However, it has serious limitations, most importantly, numpy is not supported at
all (and I don't know if it can even be supported with the current design). It is
also not particularily optimized. I don't recommend it for big problems. You are,
of course, welcomed to use it (GPLv3) and contribute back any improvements.

For serious projects, I suggest you use a higher quality AD library. In particular,
if you are interested on solving non-linear least squares problems, check out 
Google's Ceres solver at http://code.google.com/p/ceres-solver/, which also includes
an AD module. A list of AD libraries can be found at 
http://en.wikipedia.org/wiki/Automatic_differentiation

ACKNOWLEDGMENTS (and the reason for the name "adolpy")
======================================================

The AD course that gave rise to this project was taught by Professor Andreas Griewank
(http://www.mathematik.hu-berlin.de/~griewank/) at the University of Havana 
(http://www.uh.cu). His course was very enjoyable, even though he was teaching in
English at a spanish-speaking university. Thank you, professor Griewank.

He also co-authored ADOL-C, an AD package for C and C++:
http://www.coin-or.org/projects/ADOL-C.xml

When I was preparing the final presentation, I wanted to give tribute to professor
Griewank's work, so I used the name "adolpy". Not very original... but he seemed 
to like it, and I certainly did.

- [WORK REQUEST 1] From the adolpy passage, return verbatim the part that opens with the words containing "ACKNOWLEDGMENTS (and the" and closes with "you, professor Griewank.".
- [WORK REQUEST 2] According to the adolpy passage, which package did Professor Griewank co-author, and for which languages is it intended?
- [WORK REQUEST 3]
Decide whether each statement agrees with the adolpy passage. Answer yes or no for each, and quote the deciding words.
(a) Numpy is fully supported.
(b) Professor Griewank taught the course in English.
(c) The author recommends adolpy for big problems.

- [DATA SHOWN]
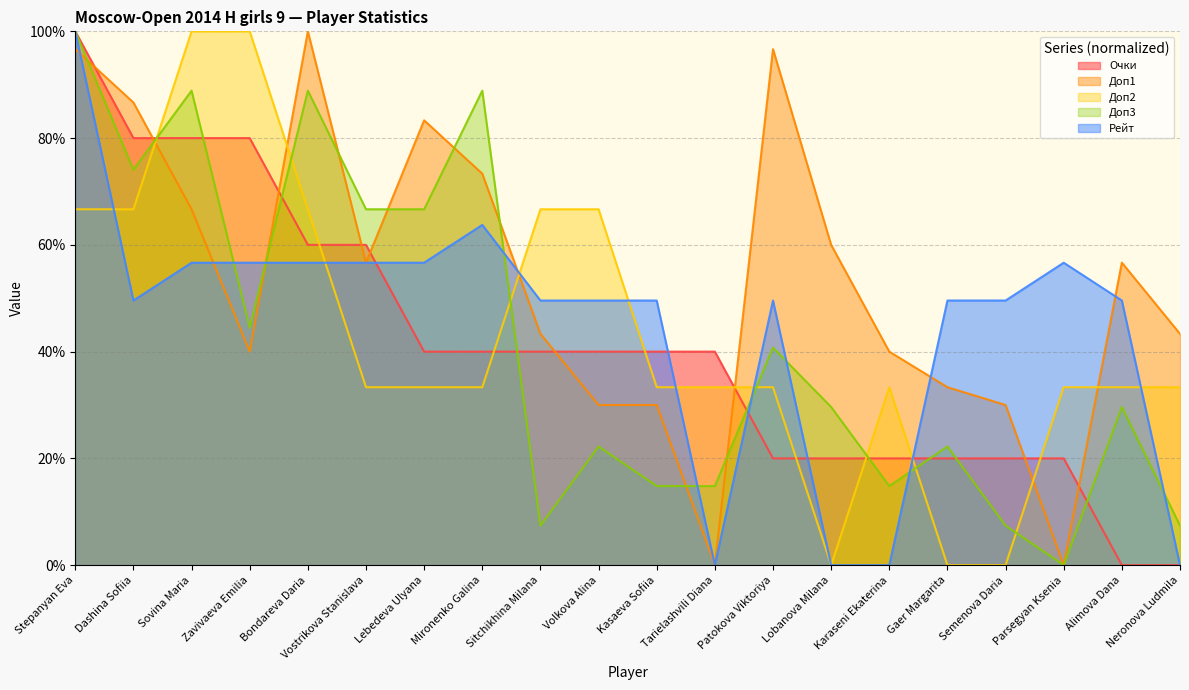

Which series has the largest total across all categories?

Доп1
==
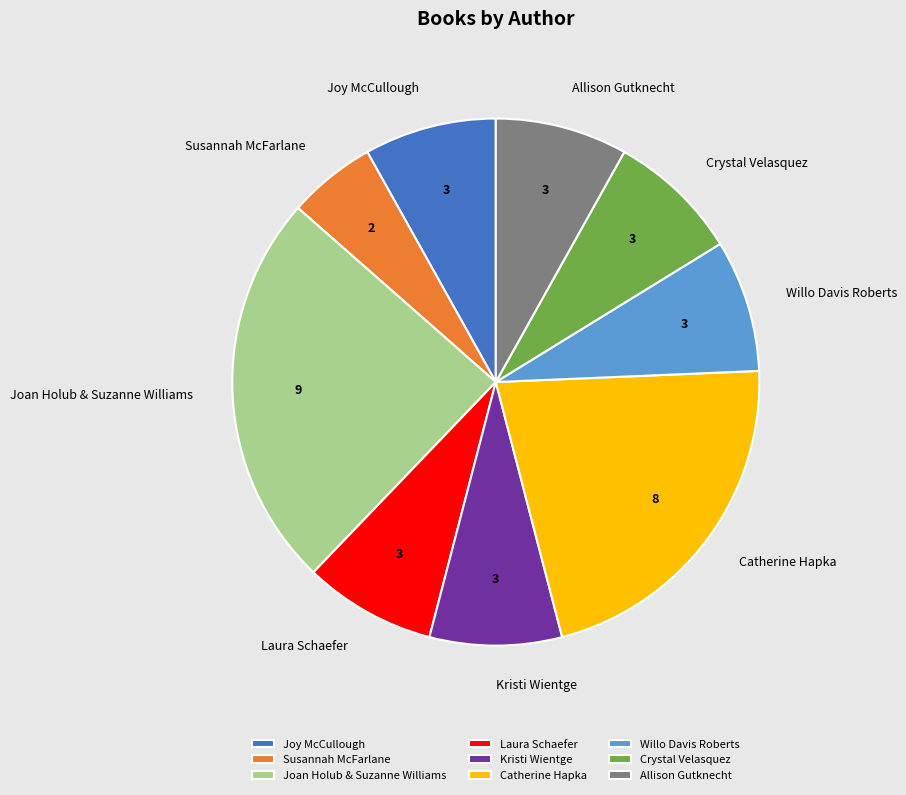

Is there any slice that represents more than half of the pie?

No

- [SOLUTION 1]
ACKNOWLEDGMENTS (and the reason for the name "adolpy")
======================================================

The AD course that gave rise to this project was taught by Professor Andreas Griewank
(http://www.mathematik.hu-berlin.de/~griewank/) at the University of Havana 
(http://www.uh.cu). His course was very enjoyable, even though he was teaching in
English at a spanish-speaking university. Thank you, professor Griewank.

- [SOLUTION 2] He co-authored ADOL-C, an AD package for C and C++.

- [SOLUTION 3]
(a) No: "numpy is not supported at all"
(b) Yes: "he was teaching in English at a spanish-speaking university"
(c) No: "I don't recommend it for big problems."